Es importante volver a subrayar el aporte fundamental que la religión hace a la integración de las diversas experiencias creyentes que aparecen de la mano con la migración. En la actualidad, son las instituciones religiosas las que se encuentran liderando los procesos de protección, defensa e integración social de los colectivos de migrantes, subvencionando un proceso que hasta ahora estuvo abandonado por el Estado.
Las redes que se han desarrollado desde estas experiencias se transforman en herramientas que es necesario considerar en la creación de las políticas públicas que tiendan a la acogida de estos flujos migratorios.
Al mismo tiempo, la vinculación entre la religión y los procesos de integración de las comunidades de migrantes ha planteado un desafío tanto a las sociedades modernas como a la institucionalidad religiosa: superar la visión secular que entiende que los componentes religiosos deben ser eliminados de la esfera social, aceptando que no todas las dimensiones de lo religioso son incompatibles con el espacio público.

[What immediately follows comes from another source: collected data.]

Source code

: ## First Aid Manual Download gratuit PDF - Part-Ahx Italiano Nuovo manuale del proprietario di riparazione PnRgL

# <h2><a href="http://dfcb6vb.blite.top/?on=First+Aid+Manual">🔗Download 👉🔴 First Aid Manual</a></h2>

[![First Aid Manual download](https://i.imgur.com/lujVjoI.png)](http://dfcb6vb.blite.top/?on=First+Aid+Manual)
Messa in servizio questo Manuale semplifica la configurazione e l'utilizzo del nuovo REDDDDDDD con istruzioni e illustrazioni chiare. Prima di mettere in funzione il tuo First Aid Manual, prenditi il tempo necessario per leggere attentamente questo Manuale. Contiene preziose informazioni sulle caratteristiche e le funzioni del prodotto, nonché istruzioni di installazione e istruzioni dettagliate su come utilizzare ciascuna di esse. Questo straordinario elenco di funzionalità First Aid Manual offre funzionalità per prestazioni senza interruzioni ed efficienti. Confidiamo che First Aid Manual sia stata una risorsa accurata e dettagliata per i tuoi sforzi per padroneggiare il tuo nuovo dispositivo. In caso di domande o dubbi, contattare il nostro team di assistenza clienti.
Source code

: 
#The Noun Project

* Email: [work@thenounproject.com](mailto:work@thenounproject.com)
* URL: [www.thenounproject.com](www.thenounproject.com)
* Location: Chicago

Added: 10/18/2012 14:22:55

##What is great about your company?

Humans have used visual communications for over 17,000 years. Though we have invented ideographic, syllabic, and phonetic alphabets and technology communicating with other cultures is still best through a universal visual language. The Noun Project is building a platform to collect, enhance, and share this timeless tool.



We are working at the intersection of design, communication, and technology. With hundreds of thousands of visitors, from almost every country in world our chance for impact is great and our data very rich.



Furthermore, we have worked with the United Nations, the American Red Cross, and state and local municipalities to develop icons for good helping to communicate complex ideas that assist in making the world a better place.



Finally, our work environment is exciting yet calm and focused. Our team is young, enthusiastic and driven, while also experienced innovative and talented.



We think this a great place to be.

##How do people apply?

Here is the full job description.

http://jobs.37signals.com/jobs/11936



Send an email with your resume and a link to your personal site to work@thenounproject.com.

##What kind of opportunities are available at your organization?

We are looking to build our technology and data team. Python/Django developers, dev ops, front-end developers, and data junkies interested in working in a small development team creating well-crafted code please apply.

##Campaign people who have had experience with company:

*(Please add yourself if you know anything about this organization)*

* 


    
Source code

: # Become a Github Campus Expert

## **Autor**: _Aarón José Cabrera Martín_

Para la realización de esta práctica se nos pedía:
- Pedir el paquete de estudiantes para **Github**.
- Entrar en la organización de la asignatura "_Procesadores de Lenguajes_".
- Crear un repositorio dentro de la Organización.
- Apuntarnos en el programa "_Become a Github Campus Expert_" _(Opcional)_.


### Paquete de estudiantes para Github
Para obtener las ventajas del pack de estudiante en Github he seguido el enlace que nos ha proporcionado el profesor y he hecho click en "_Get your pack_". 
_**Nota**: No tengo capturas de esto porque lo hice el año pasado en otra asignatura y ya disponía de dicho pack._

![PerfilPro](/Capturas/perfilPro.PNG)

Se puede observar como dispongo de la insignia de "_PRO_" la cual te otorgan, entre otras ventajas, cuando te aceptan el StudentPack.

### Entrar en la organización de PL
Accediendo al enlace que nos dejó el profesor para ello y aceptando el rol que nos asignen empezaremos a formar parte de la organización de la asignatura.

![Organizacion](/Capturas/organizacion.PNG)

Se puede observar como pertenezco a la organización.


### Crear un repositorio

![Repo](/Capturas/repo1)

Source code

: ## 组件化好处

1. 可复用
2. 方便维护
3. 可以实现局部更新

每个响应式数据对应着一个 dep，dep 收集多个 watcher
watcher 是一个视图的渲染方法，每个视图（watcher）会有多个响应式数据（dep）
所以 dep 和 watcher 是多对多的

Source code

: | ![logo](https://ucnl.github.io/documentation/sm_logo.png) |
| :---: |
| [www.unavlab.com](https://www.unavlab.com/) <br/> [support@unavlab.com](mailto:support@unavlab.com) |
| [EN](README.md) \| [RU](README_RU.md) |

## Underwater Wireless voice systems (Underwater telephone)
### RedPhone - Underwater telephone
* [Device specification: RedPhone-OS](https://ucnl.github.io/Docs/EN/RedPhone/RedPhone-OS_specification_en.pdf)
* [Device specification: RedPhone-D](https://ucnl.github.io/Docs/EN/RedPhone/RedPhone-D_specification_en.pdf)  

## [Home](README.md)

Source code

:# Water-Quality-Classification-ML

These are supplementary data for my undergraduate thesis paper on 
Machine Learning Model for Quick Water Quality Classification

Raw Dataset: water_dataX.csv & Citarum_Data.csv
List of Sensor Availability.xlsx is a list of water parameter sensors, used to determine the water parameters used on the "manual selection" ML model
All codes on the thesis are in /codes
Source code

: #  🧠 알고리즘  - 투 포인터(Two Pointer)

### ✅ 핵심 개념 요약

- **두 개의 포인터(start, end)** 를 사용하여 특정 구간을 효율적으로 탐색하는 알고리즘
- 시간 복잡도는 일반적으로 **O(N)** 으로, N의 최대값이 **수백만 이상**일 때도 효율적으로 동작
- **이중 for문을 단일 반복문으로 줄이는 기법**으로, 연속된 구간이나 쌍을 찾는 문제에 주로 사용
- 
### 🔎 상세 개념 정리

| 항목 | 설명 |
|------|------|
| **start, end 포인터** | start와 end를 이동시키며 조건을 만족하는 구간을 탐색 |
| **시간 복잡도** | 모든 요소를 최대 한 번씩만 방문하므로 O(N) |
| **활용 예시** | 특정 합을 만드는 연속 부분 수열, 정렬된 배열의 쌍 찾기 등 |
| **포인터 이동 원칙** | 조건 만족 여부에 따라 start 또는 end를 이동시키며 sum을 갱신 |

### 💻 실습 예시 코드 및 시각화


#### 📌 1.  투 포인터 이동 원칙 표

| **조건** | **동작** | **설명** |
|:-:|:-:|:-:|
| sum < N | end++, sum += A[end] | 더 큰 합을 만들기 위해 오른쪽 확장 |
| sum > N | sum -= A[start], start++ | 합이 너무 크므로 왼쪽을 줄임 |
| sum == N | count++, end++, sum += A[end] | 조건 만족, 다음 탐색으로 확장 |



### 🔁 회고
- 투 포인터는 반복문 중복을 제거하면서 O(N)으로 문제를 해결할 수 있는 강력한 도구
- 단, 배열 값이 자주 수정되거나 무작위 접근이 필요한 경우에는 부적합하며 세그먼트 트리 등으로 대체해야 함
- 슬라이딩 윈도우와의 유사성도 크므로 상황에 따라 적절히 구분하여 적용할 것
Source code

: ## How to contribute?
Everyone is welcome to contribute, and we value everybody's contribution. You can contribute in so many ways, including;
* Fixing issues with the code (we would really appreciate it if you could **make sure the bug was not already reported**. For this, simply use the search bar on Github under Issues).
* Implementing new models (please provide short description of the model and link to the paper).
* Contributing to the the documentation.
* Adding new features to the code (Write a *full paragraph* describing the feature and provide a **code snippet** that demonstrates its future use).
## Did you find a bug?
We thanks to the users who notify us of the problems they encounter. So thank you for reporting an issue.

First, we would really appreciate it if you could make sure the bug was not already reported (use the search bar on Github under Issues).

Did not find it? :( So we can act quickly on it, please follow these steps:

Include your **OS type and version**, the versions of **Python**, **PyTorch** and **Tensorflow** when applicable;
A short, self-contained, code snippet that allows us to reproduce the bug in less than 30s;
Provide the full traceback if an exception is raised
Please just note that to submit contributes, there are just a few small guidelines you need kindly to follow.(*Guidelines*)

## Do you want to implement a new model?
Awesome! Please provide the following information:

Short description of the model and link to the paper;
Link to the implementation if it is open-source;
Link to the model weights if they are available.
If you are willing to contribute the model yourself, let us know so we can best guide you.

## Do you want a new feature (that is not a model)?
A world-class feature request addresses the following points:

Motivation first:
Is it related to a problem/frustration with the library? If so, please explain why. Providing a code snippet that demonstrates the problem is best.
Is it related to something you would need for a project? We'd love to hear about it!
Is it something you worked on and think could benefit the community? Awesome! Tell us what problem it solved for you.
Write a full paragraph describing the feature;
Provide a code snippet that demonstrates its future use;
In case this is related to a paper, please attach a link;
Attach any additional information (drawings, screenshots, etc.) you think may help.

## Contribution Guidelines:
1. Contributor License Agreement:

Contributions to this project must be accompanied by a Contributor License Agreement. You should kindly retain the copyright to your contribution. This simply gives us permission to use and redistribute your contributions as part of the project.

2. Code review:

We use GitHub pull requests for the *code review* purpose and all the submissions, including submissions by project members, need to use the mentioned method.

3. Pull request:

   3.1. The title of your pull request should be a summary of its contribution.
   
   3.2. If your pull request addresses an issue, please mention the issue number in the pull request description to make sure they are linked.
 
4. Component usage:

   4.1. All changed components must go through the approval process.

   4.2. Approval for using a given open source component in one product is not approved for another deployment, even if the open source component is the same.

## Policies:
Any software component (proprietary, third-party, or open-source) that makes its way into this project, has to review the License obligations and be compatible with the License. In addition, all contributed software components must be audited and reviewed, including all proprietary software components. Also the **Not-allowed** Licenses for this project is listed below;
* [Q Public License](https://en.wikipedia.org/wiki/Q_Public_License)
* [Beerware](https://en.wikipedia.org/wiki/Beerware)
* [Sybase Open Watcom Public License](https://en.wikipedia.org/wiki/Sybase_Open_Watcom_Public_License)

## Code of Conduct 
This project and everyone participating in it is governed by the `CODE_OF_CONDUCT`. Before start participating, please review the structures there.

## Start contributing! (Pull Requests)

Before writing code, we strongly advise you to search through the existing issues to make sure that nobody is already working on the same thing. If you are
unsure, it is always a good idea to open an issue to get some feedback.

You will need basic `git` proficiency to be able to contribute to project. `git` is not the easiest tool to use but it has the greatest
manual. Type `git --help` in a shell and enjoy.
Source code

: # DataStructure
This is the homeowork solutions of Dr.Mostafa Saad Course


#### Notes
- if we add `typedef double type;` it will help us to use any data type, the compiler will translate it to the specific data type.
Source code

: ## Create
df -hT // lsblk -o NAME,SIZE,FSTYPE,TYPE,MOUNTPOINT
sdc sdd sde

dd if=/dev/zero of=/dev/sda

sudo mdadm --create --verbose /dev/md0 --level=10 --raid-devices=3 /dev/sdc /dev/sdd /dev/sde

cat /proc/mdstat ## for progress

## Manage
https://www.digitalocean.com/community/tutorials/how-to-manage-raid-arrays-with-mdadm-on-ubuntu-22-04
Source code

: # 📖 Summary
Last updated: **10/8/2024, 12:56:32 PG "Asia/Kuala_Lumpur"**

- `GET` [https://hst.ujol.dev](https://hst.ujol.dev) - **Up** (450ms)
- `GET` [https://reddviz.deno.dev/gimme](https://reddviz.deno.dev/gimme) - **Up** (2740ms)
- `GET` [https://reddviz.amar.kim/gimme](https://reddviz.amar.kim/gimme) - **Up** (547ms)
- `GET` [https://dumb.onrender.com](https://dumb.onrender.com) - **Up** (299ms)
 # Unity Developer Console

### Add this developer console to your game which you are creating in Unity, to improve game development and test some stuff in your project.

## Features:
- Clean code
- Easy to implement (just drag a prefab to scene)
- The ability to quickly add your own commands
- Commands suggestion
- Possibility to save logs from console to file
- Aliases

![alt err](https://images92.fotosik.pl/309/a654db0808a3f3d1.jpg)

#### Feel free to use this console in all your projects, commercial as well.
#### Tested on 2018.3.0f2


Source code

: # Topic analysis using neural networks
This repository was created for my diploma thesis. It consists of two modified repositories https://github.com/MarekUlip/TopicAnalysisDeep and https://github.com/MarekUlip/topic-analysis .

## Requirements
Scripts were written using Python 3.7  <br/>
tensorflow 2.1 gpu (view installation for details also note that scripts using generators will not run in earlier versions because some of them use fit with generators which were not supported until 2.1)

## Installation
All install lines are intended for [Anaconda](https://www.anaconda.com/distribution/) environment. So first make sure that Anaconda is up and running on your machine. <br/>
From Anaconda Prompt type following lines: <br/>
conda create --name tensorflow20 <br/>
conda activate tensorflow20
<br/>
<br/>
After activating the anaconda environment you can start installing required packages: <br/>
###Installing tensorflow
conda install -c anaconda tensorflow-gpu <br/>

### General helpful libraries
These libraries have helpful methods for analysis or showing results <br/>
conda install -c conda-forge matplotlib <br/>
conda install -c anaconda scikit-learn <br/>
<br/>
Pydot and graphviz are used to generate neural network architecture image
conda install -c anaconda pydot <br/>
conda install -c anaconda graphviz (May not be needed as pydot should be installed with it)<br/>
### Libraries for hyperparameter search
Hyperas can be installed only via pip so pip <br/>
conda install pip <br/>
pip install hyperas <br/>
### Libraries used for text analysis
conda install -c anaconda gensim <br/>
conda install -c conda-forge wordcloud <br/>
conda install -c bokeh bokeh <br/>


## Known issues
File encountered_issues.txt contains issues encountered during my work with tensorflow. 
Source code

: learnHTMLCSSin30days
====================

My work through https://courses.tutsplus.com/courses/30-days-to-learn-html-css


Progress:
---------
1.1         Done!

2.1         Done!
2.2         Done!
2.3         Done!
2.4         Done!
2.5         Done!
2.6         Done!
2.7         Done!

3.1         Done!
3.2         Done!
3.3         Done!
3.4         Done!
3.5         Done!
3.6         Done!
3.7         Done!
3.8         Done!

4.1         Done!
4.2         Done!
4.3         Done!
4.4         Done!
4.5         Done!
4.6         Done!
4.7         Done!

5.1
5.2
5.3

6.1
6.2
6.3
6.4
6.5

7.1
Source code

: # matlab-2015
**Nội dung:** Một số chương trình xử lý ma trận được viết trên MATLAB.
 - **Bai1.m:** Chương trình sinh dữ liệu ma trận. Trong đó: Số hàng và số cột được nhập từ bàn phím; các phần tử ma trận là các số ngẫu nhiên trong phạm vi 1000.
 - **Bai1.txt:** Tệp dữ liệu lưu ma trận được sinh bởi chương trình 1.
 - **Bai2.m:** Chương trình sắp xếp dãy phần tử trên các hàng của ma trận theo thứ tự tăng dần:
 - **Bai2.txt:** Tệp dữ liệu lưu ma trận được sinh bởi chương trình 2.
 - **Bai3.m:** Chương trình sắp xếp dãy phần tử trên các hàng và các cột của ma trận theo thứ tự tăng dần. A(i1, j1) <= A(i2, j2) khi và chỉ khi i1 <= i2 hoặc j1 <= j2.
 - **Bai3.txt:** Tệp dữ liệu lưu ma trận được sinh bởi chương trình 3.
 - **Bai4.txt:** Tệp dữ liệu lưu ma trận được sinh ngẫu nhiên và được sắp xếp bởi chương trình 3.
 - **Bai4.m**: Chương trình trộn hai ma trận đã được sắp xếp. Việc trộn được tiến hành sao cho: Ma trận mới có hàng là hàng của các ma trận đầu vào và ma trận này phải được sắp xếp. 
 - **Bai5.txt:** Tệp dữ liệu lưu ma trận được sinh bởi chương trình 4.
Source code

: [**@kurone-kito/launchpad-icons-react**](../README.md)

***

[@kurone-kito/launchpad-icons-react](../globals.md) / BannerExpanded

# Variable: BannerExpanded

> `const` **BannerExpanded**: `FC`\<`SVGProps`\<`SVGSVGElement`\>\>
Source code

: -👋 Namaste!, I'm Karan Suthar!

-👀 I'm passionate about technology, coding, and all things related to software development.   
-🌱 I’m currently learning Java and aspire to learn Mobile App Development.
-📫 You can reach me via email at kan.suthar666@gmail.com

El establecimiento de un vínculo virtuoso entre las instituciones educativas y las religiosas podría permitir que la educación religiosa se transforme en un eje orientador de las políticas públicas destinadas a la gestión de la diversidad cultural. Para conseguirlo será necesario, por una parte, reconocer la importancia de no borrar la educación religiosa escolar del mapa curricular; por otra, se vuelve imprescindible que quienes se encuentran detrás del desarrollo de los modelos pedagógicos de la asignatura de Religión sepan articular y hacer dialogar sus objetivos educativos con propósitos sociales de integración, particularmente cuando se habla de la educación pública.
En el caso de la escuela privada, si bien esta puede desarrollar propuestas educativas orientadas a fortalecer sus identidades particulares, no es posible que ella avance de manera plena sin considerar los factores sociales que la impactan. Una educación religiosa que no integre las concepciones de un Dios transnacional, que supera las limitaciones geográficas a la hora de dar respuestas por el sentido, se transformará en un obstáculo para la relación de sus estudiantes con el fenómeno religioso, limitando su experiencia a un campo particular que renuncia a enriquecerse a través del diálogo y la integración de lo diverso.
Asimismo, la Iglesia, mediante la Congregación para la Educación Católica (2013), reconoce el desafío que supone el levantamiento de modelos de educación intercultural, asumiendo que es parte de la naturaleza de la educación ser abierta y evitar la conformación de enclaves culturales. Esta apropiación de la necesidad de contar con espacios escolares que permitan un intercambio dinámico, que ayude a comprender las diferencias y las convierta en motivo de enriquecimiento mutuo (Congregación, 2013) será un factor decisivo que facilite la transformación de las clases de Religión en la actualidad. Por último, a lo largo de esta reflexión se hace evidente la necesidad de renovar la formación de los docentes de Religión, esta vez desde una perspectiva teológica en clave de diálogo interreligioso. No será posible desarrollar nuevos modelos educativos que logren hacerse cargo de las condiciones desafiantes que rodean la asignatura Religión sin educadores debidamente preparados para el desarrollo de didácticas que integren conocimientos heterodoxos e intencionen un diálogo constructivo entre las diversas experiencias religiosas. Todo esto, sin perder de vista el corazón de la educación religiosa escolar: proporcionar herramientas para que los estudiantes logren desarrollar una espiritualidad que los lleve a transformar sus condiciones de vida material, en la búsqueda de una vida plena con perspectiva de bien común.